- Bob Riha, Jr./Reuters
Hurricane Harvey on Friday slammed the epicenter of Texas’ refining industry, which processes about a third of America’s oil.
Goldman Sachs estimates that the hurricane has taken 3 million barrels a day – or about 17% – of refining capacity offline, and that’s likely to increase the overall level of crude-oil inventories over the next couple of months.
“The slow moving nature of the storm will likely lead to these shut-downs continuing in coming days and may generate persistent damage as well,” Damien Courvalin, the head of energy research at Goldman, said in a note sent early Monday morning. The storm has since continued to crawl across Texas’s southeastern coast.
Courvalin wrote that more refinery shutdowns were to be expected, “with 850 kb/d of capacity in Houston not yet reported offline.”
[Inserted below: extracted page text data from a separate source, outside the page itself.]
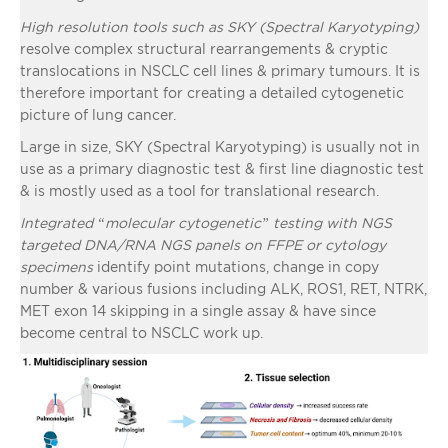
High resolution tools such as SKY (Spectral Karyotyping)
resolve complex structural rearrangements & cryptic
translocations in NSCLC cell lines & primary tumours. It is
therefore important for creating a detailed cytogenetic
picture of lung cancer.
Large in size, SKY (Spectral Karyotyping) is usually not in
use as a primary diagnostic test & first line diagnostic test
& is mostly used as a tool for translational research.
Integrated “molecular cytogenetic” testing with NGS
targeted DNA/RNA NGS panels on FFPE or cytology
specimens
identify point mutations, change in copy
number & various fusions including ALK, ROS1, RET, NTRK,
MET exon 14 skipping in a single assay & have since
become central to NSCLC work up.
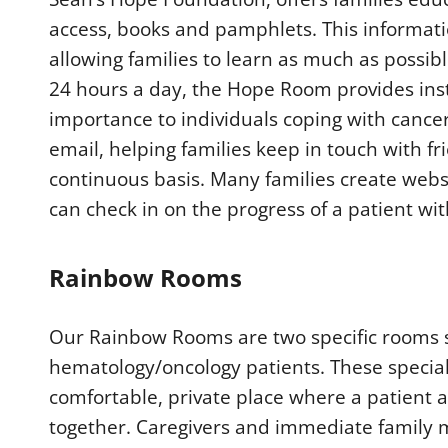
access, books and pamphlets. This informatio
allowing families to learn as much as possib
24 hours a day, the Hope Room provides inst
importance to individuals coping with cance
email, helping families keep in touch with 
continuous basis. Many families create websi
can check in on the progress of a patient wit
Rainbow Rooms
Our Rainbow Rooms are two specific rooms se
hematology/oncology patients. These special
comfortable, private place where a patient 
together. Caregivers and immediate family m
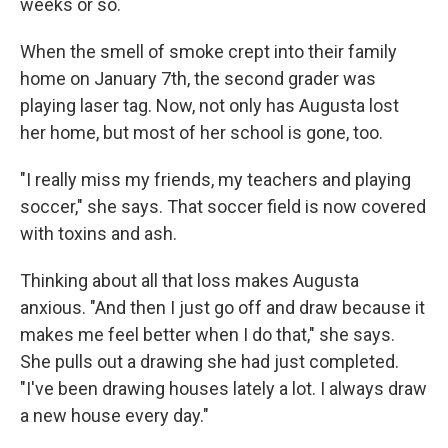
weeks or so.
When the smell of smoke crept into their family
home on January 7th, the second grader was
playing laser tag. Now, not only has Augusta lost
her home, but most of her school is gone, too.
"I really miss my friends, my teachers and playing
soccer," she says. That soccer field is now covered
with toxins and ash.
Thinking about all that loss makes Augusta
anxious. "And then I just go off and draw because it
makes me feel better when I do that," she says.
She pulls out a drawing she had just completed.
"I've been drawing houses lately a lot. I always draw
a new house every day."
- National Weather Service
The refinery shutdowns are having a more immediate impact on gasoline futures, which jumped to two-year highs on Monday. It means drivers can soon expect higher prices at the pump.
Many areas along the Gulf Coast will not have access to gasoline for days or even weeks, said Greg McBride, the chief financial analyst at Bankrate.com. “Those areas that do have gasoline will have long lines, high prices and frequently run out quickly,” McBride said in a note.
Hurricane Harvey is the worst storm to hit Texas in half a century, with winds topping 130 mph and as much as 50 inches of rain expected to be dumped around Houston. By Monday morning, the storm, which made landfall as a Category 4 hurricane, had subsided to a tropical storm with winds of up to 40 mph.
While the storm’s impact is still being assessed, history shows that oil demand usually takes months to recover after a big hurricane.
- Goldman Sachs
The two outsize demand drops in the chart above were from the hurricanes Katrina and Rita in 2005 and Gustav and Ike in 2008.
“Two caveats to this historical template: the proximity of these pairs of hurricanes overstates the demand impact showed in Exhibit 10, while the magnitude of the onshore production impact of Harvey is unprecedented,” Courvalin said.
In other words, just three days after Harvey made landfall, the storm’s full impact on refineries remains unclear.
“I don’t see it being an extended outage because of just the sheer need” for gasoline, said Rob Thummel, a portfolio manager at Tortoise Capital, which manages $15 billion in energy assets. “These companies are pretty resilient – they persevere through these catastrophes and have been through them before,” he told Business Insider.